The United Nation Partition Palestine- - [5] The Origin of the Palestine-Israel Conflict

 



Why did the UN recommend the plan partitioning Palestine into a Jewish and an Arab state?

“By this time [November 1947] the United States had emerged as the most aggressive proponent of partition. . .The United States got the General Assembly to delay a vote ‘to gain time to bring certain Latin American republics into line with its own views.’…Some delegates charged U.S. officials with ‘diplomati intimidation.’ Without ‘terrific pressure’ from the United States on ‘governments which cannot afford to risk American reprisals,’ said an anonymous editorial writer, the resolution ‘would never have passed.’
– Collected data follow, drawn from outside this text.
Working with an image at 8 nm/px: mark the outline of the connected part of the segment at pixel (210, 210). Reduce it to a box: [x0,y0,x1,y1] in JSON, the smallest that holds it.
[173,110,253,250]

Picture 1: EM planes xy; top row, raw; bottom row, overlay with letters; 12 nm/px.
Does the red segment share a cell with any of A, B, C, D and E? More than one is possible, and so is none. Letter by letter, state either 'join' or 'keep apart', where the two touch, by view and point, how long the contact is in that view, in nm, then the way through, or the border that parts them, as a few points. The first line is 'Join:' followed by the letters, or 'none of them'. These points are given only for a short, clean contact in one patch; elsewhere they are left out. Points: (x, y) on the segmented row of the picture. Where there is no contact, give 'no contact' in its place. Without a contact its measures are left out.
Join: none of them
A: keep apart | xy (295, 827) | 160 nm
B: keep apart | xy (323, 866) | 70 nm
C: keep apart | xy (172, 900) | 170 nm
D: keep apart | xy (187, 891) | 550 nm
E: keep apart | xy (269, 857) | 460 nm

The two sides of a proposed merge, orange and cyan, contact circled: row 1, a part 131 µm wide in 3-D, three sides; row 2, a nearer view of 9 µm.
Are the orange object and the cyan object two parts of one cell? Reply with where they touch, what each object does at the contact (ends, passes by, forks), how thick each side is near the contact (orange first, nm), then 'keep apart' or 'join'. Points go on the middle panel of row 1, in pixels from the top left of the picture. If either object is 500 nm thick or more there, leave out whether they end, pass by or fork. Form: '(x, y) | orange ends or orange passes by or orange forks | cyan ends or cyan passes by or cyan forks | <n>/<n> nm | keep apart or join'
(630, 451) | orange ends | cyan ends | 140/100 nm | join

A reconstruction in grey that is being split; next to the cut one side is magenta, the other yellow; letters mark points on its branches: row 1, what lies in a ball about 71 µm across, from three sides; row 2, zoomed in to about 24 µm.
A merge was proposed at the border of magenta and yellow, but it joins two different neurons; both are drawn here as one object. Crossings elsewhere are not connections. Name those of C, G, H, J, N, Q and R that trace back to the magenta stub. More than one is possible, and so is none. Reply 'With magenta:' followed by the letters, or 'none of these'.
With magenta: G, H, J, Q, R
” John Quigley,“Palestine and Israel: A Challenge to Justice.”

Why was this Truman’s position?

“I am sorry, gentlemen, but I have to answer to hundreds of thousands who are anxious for the success of Zionism. I do not have hundreds of thousands of Arabs among my constituents.” President Harry Truman, quoted in “Anti-Zionism”, ed. by Tekiner, Abed-Rabbo & Mezvinsky.

Was the partition plan fair to both Arabs and Jews?

“Arab rejection was… based on the fact that, while the population of the Jewish state was to be [only half Jewish] with the Jews owning less than 10% of the Jewish state land area, the Jews were to be established as the ruling body— a settlement which no self-respecting people would accept without protest, to say the least…The action of the United Nations conflicted with the basic principles for which the world organization was established, namely, to uphold the right of all peoples to self-determination. By denying the Palestine Arabs, who formed the two-thirds majority of the country, the right to decide for themselves, the United Nations had violated its own Charter.” Sami Hadawi, “Bitter Harvest.”

Were the Zionists prepared to settle for the territory granted in the 1947 Partition?

“While the Yishuv’s leadership formally accepted the 1947 Partition Resolution, large sections of Israeli society—including…Ben-Gurion—were opposed to or extremely unhappy with partition and from early on viewed the war as an ideal opportunity to expand the new state’s borders beyond the UN-earmarked partition boundaries and at the expense of the Palestinians.” Israeli historian, Benny Morris, in “Tikkun”, March/April 1998.

Public vs. private pronouncements on this question

“In internal discussion in 1938, [David Ben-Gurion] stated that ‘after we become a strong force, as a result of the creation of a state, we shall abolish partition and expand to the whole of Palestine… The state will only be a stage in the realization of Zionism and its task is to prepare the ground for our expansion into the whole of Palestine.’…In 1948, Menahem Begin declared that:

‘The partition of the Homeland is illegal. It will never be recognized. The signature of institutions and individuals of the partition agreement is invalid.

It will not bind the Jewish people. Jerusalem was and will forever be our capital. Eretz Israel (the Land of Israel) will be restored to the people of Israel. All

of it. And forever.” Noam Chomsky, “The Fateful Triangle.”

Zionists’ disrespect of partition boundaries

“Before the end of the mandate and, therefore, before any possible intervention by the Arab states, the Jews, taking advantage of their superior military preparation and organization, had occupied. . . most of the Arab cities in Palestine before May 15, 1948. Tiberius was occupied on April 19 1948, Haifa on April 22, Jaffa on April 28, the Arab quarters in the New City of Jerusalem on April 30, Beisan on May 8, Safad on May 10 and Acre on May 14, 1948. . . In contrast, the Palestine Arabs did not seize any of the territories reserved for the Jewish state under the partition resolution.

” British author, Henry Cattan, “Palestine, The Arabs and Israel.”

Culpability for escalation of the fighting

“Menachem Begin, the Leader of the Irgun, tells how ‘in Jerusalem, as elsewhere, we were the first to pass from the defensive to the offensive…Arabs began to flee in terror…Hagana was carrying out successful attacks on other fronts, while all the Jewish forces proceeded to advance through Haifa like a knife through butter’…The Israelis now allege that the Palestine war began with the entry of the Arab armies into Palestine after 15 May 1948. But that was the second phase of the war; they overlook the massacres, expulsions and dispossessions which took place prior to that date and which necessitated Arab states’ intervention.” Sami Hadawi, “Bitter Harvest.”